- [Task details] Instruction for the data below: set down exactly the lines from the line with "ring mcp: (685, 483)" to the line with "pinky tip: (675, 398)", inclusive, and no others.

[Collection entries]
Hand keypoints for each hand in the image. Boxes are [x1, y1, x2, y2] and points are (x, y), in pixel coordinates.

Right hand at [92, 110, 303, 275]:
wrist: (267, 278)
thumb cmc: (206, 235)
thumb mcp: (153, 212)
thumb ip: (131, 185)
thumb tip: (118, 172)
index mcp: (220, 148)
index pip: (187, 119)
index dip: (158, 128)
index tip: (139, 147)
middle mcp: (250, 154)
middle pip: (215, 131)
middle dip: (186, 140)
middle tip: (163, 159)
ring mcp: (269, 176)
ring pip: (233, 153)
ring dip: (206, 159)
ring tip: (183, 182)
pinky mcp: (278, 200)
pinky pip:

--

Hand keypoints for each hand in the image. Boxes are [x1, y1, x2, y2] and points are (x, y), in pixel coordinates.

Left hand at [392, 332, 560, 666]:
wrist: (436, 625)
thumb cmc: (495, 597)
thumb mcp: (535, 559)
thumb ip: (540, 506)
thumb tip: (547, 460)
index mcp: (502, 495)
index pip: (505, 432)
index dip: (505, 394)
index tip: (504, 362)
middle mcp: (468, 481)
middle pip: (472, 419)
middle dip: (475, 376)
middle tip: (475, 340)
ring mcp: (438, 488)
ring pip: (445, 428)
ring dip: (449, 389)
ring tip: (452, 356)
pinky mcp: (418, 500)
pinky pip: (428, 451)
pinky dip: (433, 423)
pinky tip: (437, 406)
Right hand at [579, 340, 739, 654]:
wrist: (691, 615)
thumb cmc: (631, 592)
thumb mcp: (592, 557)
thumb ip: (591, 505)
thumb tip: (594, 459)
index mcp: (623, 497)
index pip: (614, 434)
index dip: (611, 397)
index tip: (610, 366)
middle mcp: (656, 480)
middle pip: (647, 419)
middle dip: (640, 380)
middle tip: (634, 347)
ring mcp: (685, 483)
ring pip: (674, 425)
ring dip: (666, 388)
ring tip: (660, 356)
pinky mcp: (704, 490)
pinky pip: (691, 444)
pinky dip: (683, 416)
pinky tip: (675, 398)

- [Answer space]
ring mcp: (685, 483)
ring pip: (674, 425)
ring dip: (666, 388)
ring tip: (660, 356)
pinky mcp: (704, 490)
pinky pip: (691, 444)
pinky dip: (683, 416)
pinky tip: (675, 398)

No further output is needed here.